Posted Sept 3, 2011

LINCOLN, Neb. – Rex Burkhead arrived at Nebraska two years ago like a lot of other college students. He had weaknesses for ice cream and late-night hamburgers.

Nowadays, under the supervision of the Cornhuskers’ sports nutrition staff, the junior running back can account for every calorie and carb that goes into his body. Those midnight burgers are out, and Burkhead said he’s never felt, or played, better.

Can a winning diet lead to wins on the football field?

The Collegiate & Professional Sports Dietitians Association said 13 schools in the preseason Top 25 poll employ at least one full-time sports registered dietitian and five of those schools have two. The group said there are only 13 full-time sports RDs spread across the other 95 members of the Football Bowl Subdivision.

The CPSDA said schools serious about competing at the highest level need people to oversee what, when and how much their football players are eating.

“I take a lot of pride in feeling like our guys are going to be the best-fueled team out there,” Nebraska director of sports nutrition Josh Hingst said. “When it comes to the third and fourth quarters, our guys aren’t going to be dragging. We’re going to fuel them to perform, and nutrition isn’t an aspect where we’re going to drop the ball.”

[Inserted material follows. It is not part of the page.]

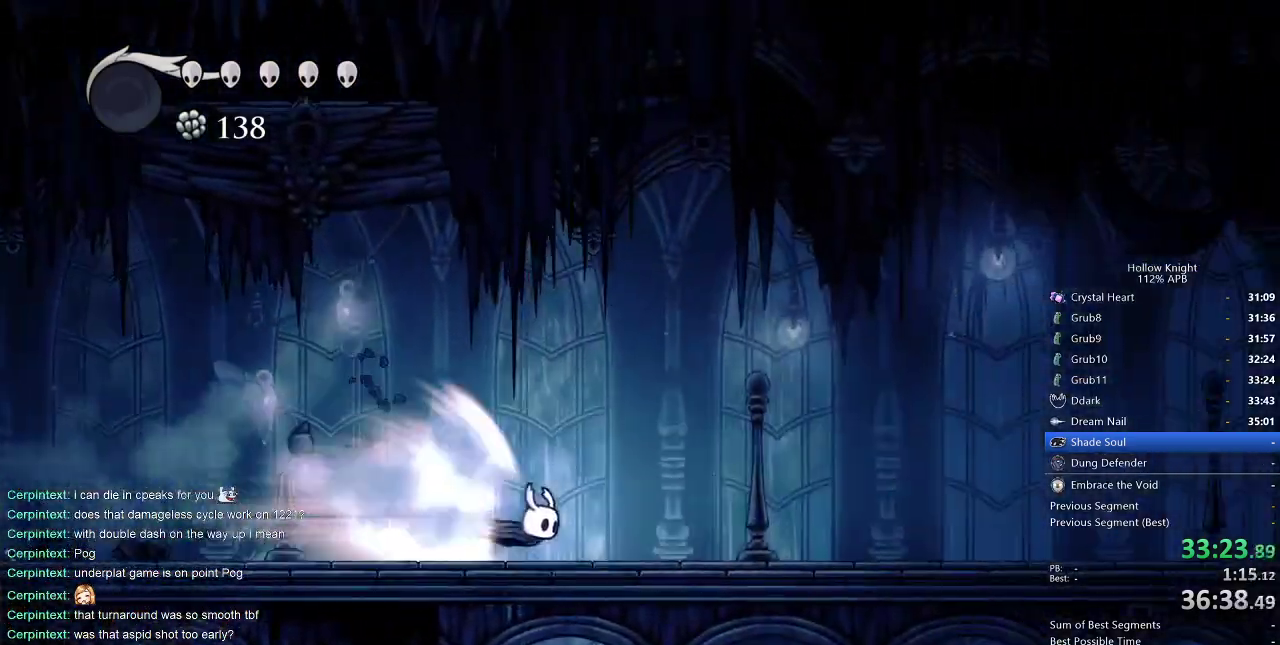
{"keys": ["right"], "events": []}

Long gone are the days of the old-school training table, usually a partitioned dormitory dining hall where steak was served once a week and the athletes could go back for second helpings where it wasn’t allowed for other students.

Nebraska will spend more than $1 million this year on specially prepared foods for its athletes, and that doesn’t include more than $200,000 for supplements or Hingst’s $74,000 salary.

Nebraska, however, is one of the few athletic departments that operate in the black. Cost-conscious athletic directors have been slow to commit resources to sports nutrition, CPSDA president Dave Ellis said. Typically, he said, an outside consultant or someone from a university’s student health department will give a talk to athletes about healthy eating and then provide no follow-up.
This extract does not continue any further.